Von Trier’s House of Horror: When Genius and Monstrosity Share the Same Roof
Identikit
Original title: The House That Jack Built
Director and screenplay: Lars von Trier
Release year: 2018 (world premiere at Cannes)
Running time: approximately 152 minutes (theatrical version) – 175 minutes (director’s cut)
Genre: psychological drama, horror, thriller, black comedy
Main cast: Matt Dillon (Jack), Bruno Ganz (Verge), Uma Thurman, Siobhan Fallon Hogan, Sofie Gråbøl (Simple), Riley Keough (Jacqueline)
Cinematography: Manuel Alberto Claro
Music: mix of classical pieces (Glenn Gould with Bach, David Bowie, sacred choirs) and dark ambient atmospheres
Production countries: Denmark / France / Germany / Sweden
Premiere and awards: screened out of competition at the 2018 Cannes Film Festival, greeted with both a standing ovation and strong controversy for its explicit content.
Plot and Narrative Structure
Set in the United States between the 1970s and 1980s, the film follows Jack, a neurotic engineer aspiring to be an architect, who over twelve years becomes a serial killer. The story is told in the first person by Jack himself, in an extended dialogue with a mysterious interlocutor named Verge, who metaphorically guides him on a hellish journey inspired by the Divine Comedy. Jack recounts five key “incidents” in his murderous career—episodes that form disturbing and grotesque chapters: both planned and impulsive killings, obsessive cleaning of crime scenes, and the gradual construction of a metaphorical “house” literally built from bodies.
Style and Themes
Lars von Trier presents the film as a disturbing reflection on art, violence, and the criminal psyche.

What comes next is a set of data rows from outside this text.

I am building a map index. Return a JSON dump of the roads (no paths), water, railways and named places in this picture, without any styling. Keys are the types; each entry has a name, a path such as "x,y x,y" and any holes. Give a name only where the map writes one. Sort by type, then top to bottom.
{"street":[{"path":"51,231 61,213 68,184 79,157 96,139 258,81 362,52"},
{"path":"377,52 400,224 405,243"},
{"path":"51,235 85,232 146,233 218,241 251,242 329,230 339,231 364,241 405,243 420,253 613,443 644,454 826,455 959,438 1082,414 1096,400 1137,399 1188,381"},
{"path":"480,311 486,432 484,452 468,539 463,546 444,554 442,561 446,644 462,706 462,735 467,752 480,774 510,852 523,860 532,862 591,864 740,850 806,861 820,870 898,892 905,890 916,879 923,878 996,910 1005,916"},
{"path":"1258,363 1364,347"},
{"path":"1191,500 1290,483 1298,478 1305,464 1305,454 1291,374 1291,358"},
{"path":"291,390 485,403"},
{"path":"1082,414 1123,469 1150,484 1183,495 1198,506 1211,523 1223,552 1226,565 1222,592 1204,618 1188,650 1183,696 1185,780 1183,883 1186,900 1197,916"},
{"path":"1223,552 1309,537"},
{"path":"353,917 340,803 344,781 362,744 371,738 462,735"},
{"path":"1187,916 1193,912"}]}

Each murder is staged as a work of art, with references to painting, architecture, and classical music. Jack is obsessed with perfection and leaving a mark, but his creations are composed of death and destruction. The tone shifts between black comedy and pure horror, with sudden philosophical digressions and allegorical imagery. The finale takes Jack and Verge through a hellish landscape directly evoking Gustave Doré’s illustrations for Dante’s Inferno.

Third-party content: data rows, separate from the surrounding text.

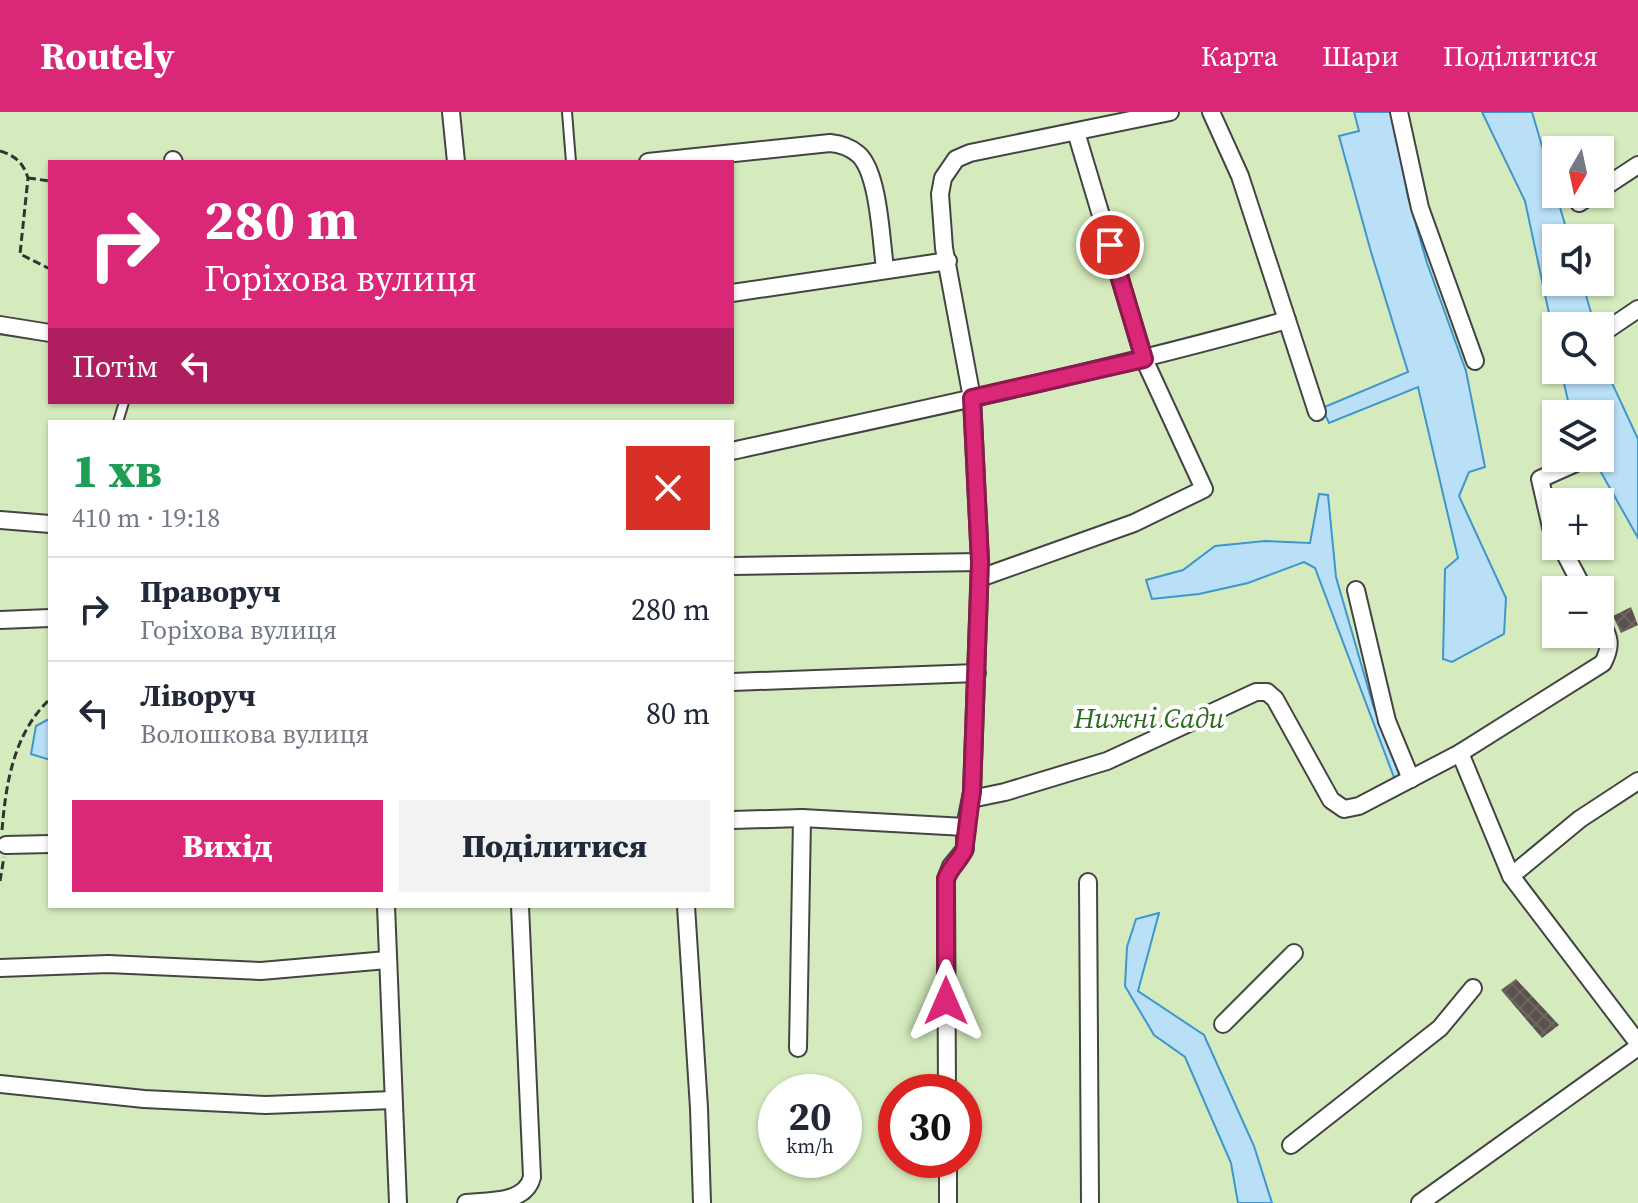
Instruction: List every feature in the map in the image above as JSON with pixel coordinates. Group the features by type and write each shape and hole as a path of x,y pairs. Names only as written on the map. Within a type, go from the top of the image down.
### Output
{"street":[{"path":"451,112 456,160"},
{"path":"947,1074 946,879 951,866 965,849 965,827 971,799 980,570 972,398 944,248 940,194 943,178 956,159 970,153 1167,112"},
{"path":"1211,112 1240,176 1317,412"},
{"path":"1399,112 1420,208 1475,361"},
{"path":"734,566 980,570 1134,523 1204,489 1144,359 1076,132"},
{"path":"667,160 830,143 844,145 860,155 870,172 885,268"},
{"path":"1614,181 1638,165"},
{"path":"734,293 948,261"},
{"path":"1614,325 1638,309"},
{"path":"734,451 1144,359 1287,320"},
{"path":"0,325 48,333"},
{"path":"1542,488 1540,479 1556,472"},
{"path":"0,520 48,524"},
{"path":"1356,590 1387,721 1411,779"},
{"path":"0,620 48,618"},
{"path":"971,799 1005,792 1107,761 1256,692 1267,692 1275,699 1331,800 1344,809 1359,806 1460,753 1603,663 1610,648"},
{"path":"734,682 977,673"},
{"path":"1420,1203 1638,1045 1511,876 1460,753"},
{"path":"1511,876 1580,819 1638,781"},
{"path":"734,820 802,818 965,827"},
{"path":"798,1048 802,818"},
{"path":"6,845 48,844"},
{"path":"1088,882 1090,1203"},
{"path":"386,908 398,1203"},
{"path":"466,1203 522,1196 530,1186 532,1177 520,908"},
{"path":"686,908 702,1203"},
{"path":"1223,1024 1294,953"},
{"path":"0,968 108,964 261,971 387,960"},
{"path":"1291,1145 1440,1028 1473,988"},
{"path":"0,1084 144,1099 266,1105 393,1100"},
{"path":"948,1178 948,1203"}],"lane":[{"path":"567,112 571,160"}],"path":[{"path":"0,151 16,157 28,178 20,254 48,268"},
{"path":"28,178 48,181"},
{"path":"0,881 6,845 2,832 9,772 25,729 48,701"}],"green space":[{"name":"Нижні Сади","path":"0,112 1638,112 1638,1203 0,1203"}],"water":[{"path":"1354,112 1392,112 1408,197 1427,263 1466,371 1485,467 1469,472 1459,496 1506,598 1504,634 1452,662 1443,659 1445,569 1458,558 1418,387 1329,423 1322,408 1408,372 1339,136 1359,131"},
{"path":"1482,112 1532,112 1542,146 1542,208 1560,208 1565,224 1542,224 1542,281 1525,201"},
{"path":"1545,296 1586,296 1591,312 1549,312"},
{"path":"1564,384 1612,384 1638,439 1638,538 1614,495 1614,488 1610,488 1601,472 1614,472 1614,400 1568,400"},
{"path":"1319,494 1328,495 1336,577 1373,705 1400,777 1395,780 1315,568 1304,562 1248,583 1199,594 1152,599 1146,580 1183,570 1215,546 1265,541 1310,543"},
{"path":"48,720 48,759 31,754 36,726"},
{"path":"1159,913 1138,991 1204,1035 1254,1146 1272,1203 1238,1203 1231,1163 1185,1057 1154,1035 1125,986 1127,947 1136,919"}],"building":[{"path":"1631,607 1638,625 1621,633 1614,616"},
{"path":"1516,979 1559,1025 1542,1038 1501,990"}],"route":[{"path":"946,1001 946,879 951,866 965,849 965,827 972,792 980,562 972,398 1144,359 1110,245"}]}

Interpretations and Symbolism
Verge, played by Bruno Ganz, is a modern-day Virgil guiding Jack toward final awareness—or condemnation. The “house” Jack builds is a metaphor for the artist’s ego, composed of his works (the corpses) and his longing for immortality. Visual references range from Piranesi to Caravaggio, from Hitler to sacred art, creating a clash between beauty and atrocity. The violence is explicit and deliberately unsettling, not for gratification, but to challenge viewers about the link between art and evil.
Reception and Controversies
At the 2018 Cannes Film Festival, about a hundred spectators walked out due to the brutality of certain scenes, while others applauded von Trier’s provocative approach. Critics were sharply divided: some hailed it as a masterpiece of philosophical cinema, while others dismissed it as gratuitous provocation. Matt Dillon’s cold, chilling performance was widely praised. The film received an R rating in multiple countries, and the full version saw only a limited release.
Why Watch It
The House That Jack Built demands both courage and an open mind. It is simultaneously a horror-thriller and a visual essay on artistic obsession and mental illness. Not for everyone, but for those seeking an extreme cinematic journey, it stands as one of von Trier’s boldest works.